#### [Work to do]
Rewrite the rows below with "Page size" replaced by "Canvas size" everywhere it occurs, keeping everything else the same.

#### Records supplied

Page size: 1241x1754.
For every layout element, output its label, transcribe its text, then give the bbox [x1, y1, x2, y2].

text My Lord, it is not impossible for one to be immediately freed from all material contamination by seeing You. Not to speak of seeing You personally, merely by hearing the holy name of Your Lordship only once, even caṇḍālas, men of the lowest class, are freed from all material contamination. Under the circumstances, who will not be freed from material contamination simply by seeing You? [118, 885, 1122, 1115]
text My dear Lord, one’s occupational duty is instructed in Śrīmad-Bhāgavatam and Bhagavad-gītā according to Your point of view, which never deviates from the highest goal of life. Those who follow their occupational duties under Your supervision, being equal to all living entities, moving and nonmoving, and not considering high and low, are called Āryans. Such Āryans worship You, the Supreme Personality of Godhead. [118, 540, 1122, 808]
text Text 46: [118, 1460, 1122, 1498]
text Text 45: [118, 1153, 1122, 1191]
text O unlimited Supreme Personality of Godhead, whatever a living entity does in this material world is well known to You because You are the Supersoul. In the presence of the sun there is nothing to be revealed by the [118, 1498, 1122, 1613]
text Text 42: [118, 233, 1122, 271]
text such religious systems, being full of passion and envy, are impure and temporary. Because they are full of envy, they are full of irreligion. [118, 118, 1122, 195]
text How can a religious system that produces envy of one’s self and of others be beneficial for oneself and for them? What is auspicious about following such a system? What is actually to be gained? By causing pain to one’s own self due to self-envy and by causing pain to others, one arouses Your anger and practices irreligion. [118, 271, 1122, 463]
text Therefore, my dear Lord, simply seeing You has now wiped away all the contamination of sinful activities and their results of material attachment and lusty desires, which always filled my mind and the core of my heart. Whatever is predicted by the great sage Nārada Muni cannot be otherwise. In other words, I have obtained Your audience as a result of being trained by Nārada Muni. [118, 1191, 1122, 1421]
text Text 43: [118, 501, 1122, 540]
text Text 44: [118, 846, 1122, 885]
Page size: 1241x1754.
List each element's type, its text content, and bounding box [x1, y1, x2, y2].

########

#### [Reply]
Canvas size: 1241x1754.
For every layout element, output its label, transcribe its text, then give the bbox [x1, y1, x2, y2].

text My Lord, it is not impossible for one to be immediately freed from all material contamination by seeing You. Not to speak of seeing You personally, merely by hearing the holy name of Your Lordship only once, even caṇḍālas, men of the lowest class, are freed from all material contamination. Under the circumstances, who will not be freed from material contamination simply by seeing You? [118, 885, 1122, 1115]
text My dear Lord, one’s occupational duty is instructed in Śrīmad-Bhāgavatam and Bhagavad-gītā according to Your point of view, which never deviates from the highest goal of life. Those who follow their occupational duties under Your supervision, being equal to all living entities, moving and nonmoving, and not considering high and low, are called Āryans. Such Āryans worship You, the Supreme Personality of Godhead. [118, 540, 1122, 808]
text Text 46: [118, 1460, 1122, 1498]
text Text 45: [118, 1153, 1122, 1191]
text O unlimited Supreme Personality of Godhead, whatever a living entity does in this material world is well known to You because You are the Supersoul. In the presence of the sun there is nothing to be revealed by the [118, 1498, 1122, 1613]
text Text 42: [118, 233, 1122, 271]
text such religious systems, being full of passion and envy, are impure and temporary. Because they are full of envy, they are full of irreligion. [118, 118, 1122, 195]
text How can a religious system that produces envy of one’s self and of others be beneficial for oneself and for them? What is auspicious about following such a system? What is actually to be gained? By causing pain to one’s own self due to self-envy and by causing pain to others, one arouses Your anger and practices irreligion. [118, 271, 1122, 463]
text Therefore, my dear Lord, simply seeing You has now wiped away all the contamination of sinful activities and their results of material attachment and lusty desires, which always filled my mind and the core of my heart. Whatever is predicted by the great sage Nārada Muni cannot be otherwise. In other words, I have obtained Your audience as a result of being trained by Nārada Muni. [118, 1191, 1122, 1421]
text Text 43: [118, 501, 1122, 540]
text Text 44: [118, 846, 1122, 885]
Canvas size: 1241x1754.
List each element's type, its text content, and bounding box [x1, y1, x2, y2].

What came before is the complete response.